Integrity: The integrity of data can be harmed due to intentional and unintentional incidents. Unauthorised modification of data can occur making it unusable or lead to errors.
 
Availability: The availability of systems and information can be compromised. Systems can go down and remain unavailable for an extended period and disrupt business operations.

To estimate the potential impact on your own organisation, you need to ask yourself what the most critical IT assets of the organisation are, and what can happen to them as a result of a cyber incident.
 
A couple of examples:
 

  • In a hospital, the medical patient file is the most critical asset. If unauthorised persons gain access to this information, then patients could suffer considerable harm. Consider, for example, the medical file of a well-known person that is leaked to the press.
  • In a technology company (e.g., biotech or IT), the principal asset is often its intellectual property (IP). If this was to be stolen, the company's entire competitive advantage could be lost.
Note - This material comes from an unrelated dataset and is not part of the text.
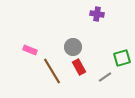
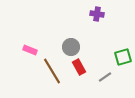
gray circle: moved 2 px left
green square: moved 1 px right, 1 px up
In this way, many business secrets have already ended up in the wrong hands.
  • In a production company, the production systems are often the most critical, while in a logistics company it is the logistics systems. If these systems go down, it can lead to interruptions in the production lines and in supply chain.
  • In a retail or B2C company, consumer information is critical, even more so when consumer profiling behaviour is performed or when payment data is stored.

 
These are the principal IT assets (systems and information) that need to be secured to avoid incidents. And when incidents do happen, good recovery plans and incident response procedures need to be in place to reduce the impact. IT is often not fully aware of which systems are the most critical from the business point of view. This exercise should therefore be carried out jointly by business and IT.